Uniontown Hospital officials announced today that they are moving to a regional care solution to provide Obstetrical Services for area patients.
The move, which will result in the closing of the Family Beginnings Birthing Center on June 30, comes during an organizational reevaluation of services as the hospital begins to transition away from partnerships with UPMC.
Hospital CEO Steve Handy said that while services are being reevaluated and realigned, hospital leadership remains committed to continuing to provide care needed on the local level while working to better coordinate services and care from a regional perspective.
“These changes are about what is best for our patients and for the community we serve,” Handy said. “Our decisions are never just about the bottom line or the short-term, but what options are available to us to provide the best care and sustain that level of care long-term.”
Handy added that the FBBC transition will not result in layoffs, as all impacted Uniontown Hospital employees will have an opportunity to move to another role within the organization if they should so choose.
Additionally, he noted that Uniontown Hospital employees that wish to continue their career in their chosen specialty “will receive our support and assistance in seeking other opportunities to continue their passion.”
Hospital administrators will work with WVU Health System, Jefferson Hospital and Magee-Womens Hospital to provide obstetrical care for area patients.
The move to a regional care model for obstetrics is not exclusive to Uniontown Hospital, as community hospitals across the state have faced the same hard decisions with insurance payment limitations, unfunded government mandates for testing and care, and physician recruitment all proving challenging.
According to the Hospital and Healthsystem Association of Pennsylvania, more than 50 obstetric units have closed across the state since 2000 – with the highest rate of closures in the western part where nearly 50 percent of all obstetric units have shuttered.
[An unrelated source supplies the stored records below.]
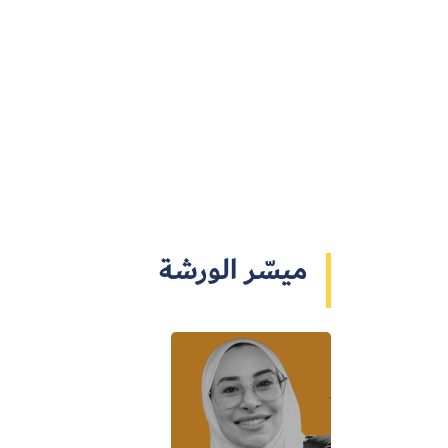
ميسّر الورشة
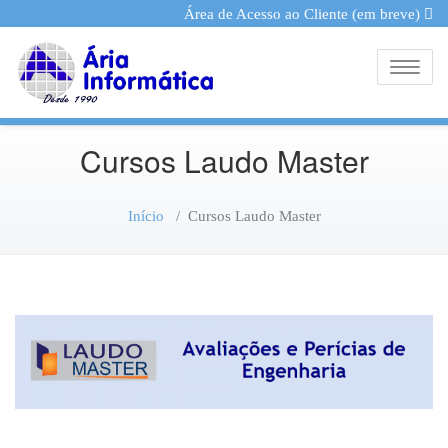
Área de Acesso ao Cliente (em breve)
Toggle
Cursos Laudo Master
Início
/
Cursos Laudo Master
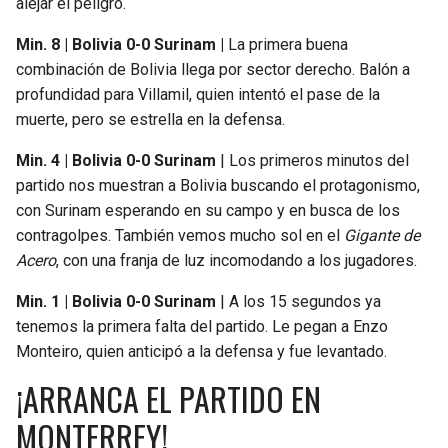
alejar el peligro.
Min. 8 | Bolivia 0-0 Surinam |
La primera buena
combinación de Bolivia llega por sector derecho. Balón a
profundidad para Villamil, quien intentó el pase de la
muerte, pero se estrella en la defensa.
Min. 4 | Bolivia 0-0 Surinam
| Los primeros minutos del
partido nos muestran a Bolivia buscando el protagonismo,
con Surinam esperando en su campo y en busca de los
contragolpes. También vemos mucho sol en el
Gigante de
Acero
, con una franja de luz incomodando a los jugadores.
Min. 1 | Bolivia 0-0 Surinam
| A los 15 segundos ya
tenemos la primera falta del partido. Le pegan a Enzo
Monteiro, quien anticipó a la defensa y fue levantado.
¡ARRANCA EL PARTIDO EN
MONTERREY!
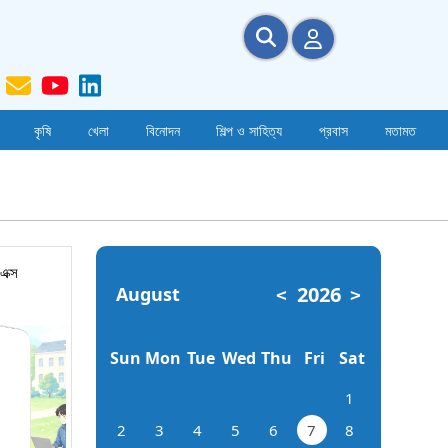
কৃষি
খেলা
বিনোদন
শিল্প ও সাহিত্য
প্রবাস
মতামত
এক্স
2026
August
<
>
Sun
Mon
Tue
Wed
Thu
Fri
Sat
1
2
3
4
5
6
7
8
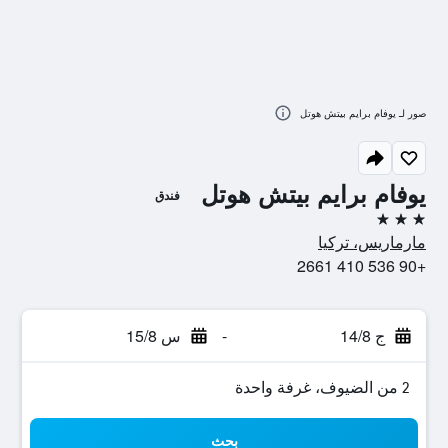
صور لـ يوفام برايم بيتش هوتل
يوفام برايم بيتش هوتل
فندق
3 نجوم
مارماريس، تركيا
+90 536 410 2661
ج 14/8
-
س 15/8
2 من الضيوف، غرفة واحدة
بحث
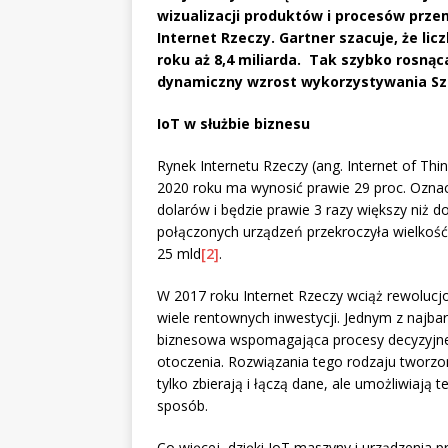
wizualizacji produktów i procesów prze
Internet Rzeczy. Gartner szacuje, że li
roku aż 8,4 miliarda. Tak szybko rosną
dynamiczny wzrost wykorzystywania Szt
IoT w służbie biznesu
Rynek Internetu Rzeczy (ang. Internet of Thi
2020 roku ma wynosić prawie 29 proc. Oznacz
dolarów i będzie prawie 3 razy większy niż d
połączonych urządzeń przekroczyła wielkość
25 mld
[2]
.
W 2017 roku Internet Rzeczy wciąż rewolucj
wiele rentownych inwestycji. Jednym z najba
biznesowa wspomagająca procesy decyzyjne
otoczenia. Rozwiązania tego rodzaju tworzone
tylko zbierają i łączą dane, ale umożliwiają t
sposób.
Co więcej, dzięki IoT maszyny i urządzenia p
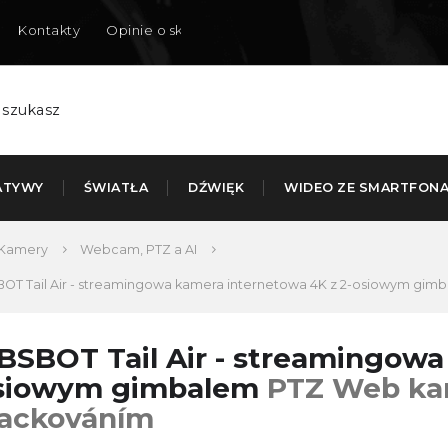
Kontakty
Opinie o sklepie
Dostarczamy do Polski
ATYWY
ŚWIATŁA
DŹWIĘK
WIDEO ZE SMARTFON
Kamery
Webcam, PTZ a AI
OT Tail Air - streamingowa kamera internetowa 4K z 2-osiowym gim
BSBOT Tail Air - streamingowa
siowym gimbalem
PTZ Web ka
rackováním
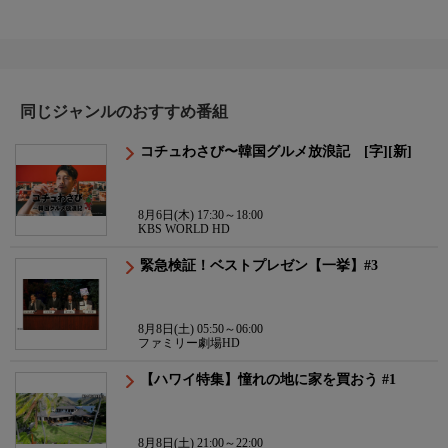
同じジャンルのおすすめ番組
コチュわさび〜韓国グルメ放浪記 [字][新]
8月6日(木) 17:30～18:00
KBS WORLD HD
緊急検証！ベストプレゼン【一挙】#3
8月8日(土) 05:50～06:00
ファミリー劇場HD
【ハワイ特集】憧れの地に家を買おう #1
8月8日(土) 21:00～22:00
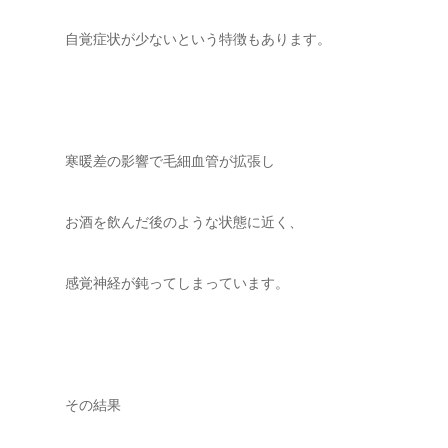
自覚症状が少ないという特徴もあります。
寒暖差の影響で毛細血管が拡張し
お酒を飲んだ後のような状態に近く、
感覚神経が鈍ってしまっています。
その結果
Those closures include obstetrical services at neighboring hospitals like Monongahela Valley Hospital in Washington County and the old Frick Hospital – now Excela Health Frick Hospital – in Mount Pleasant.
“We are joining a host of other community hospitals facing these difficult realities,” Handy said.
In conjunction with the obstetrical changes, the hospital will also discontinue their inpatient Pediatric Department.
Handy said that overwhelming majority of pediatric patients treated at the hospital are either released following treatment or stabilized in the Emergency Department and moved to Children’s Hospital for inpatient care. He added that the closure will allow the hospital to shuffle some inpatient departments on the first and second floors of the hospital and will result in an expanded area for Med-Surg patient care on the Second Floor.
While the changes and transitions are challenging, Handy said that hospital leadership is continuing to foster its relationship with WVU Health System to ensure that Fayette County continues to receive the care they need.
“Our hospital truly does make a difference in the lives of our patients and we are committed to finding the best ways to make that healthy difference,” Handy said. “We may face challenges, but our path is clear – to continue to provide for the health care needs of our community.”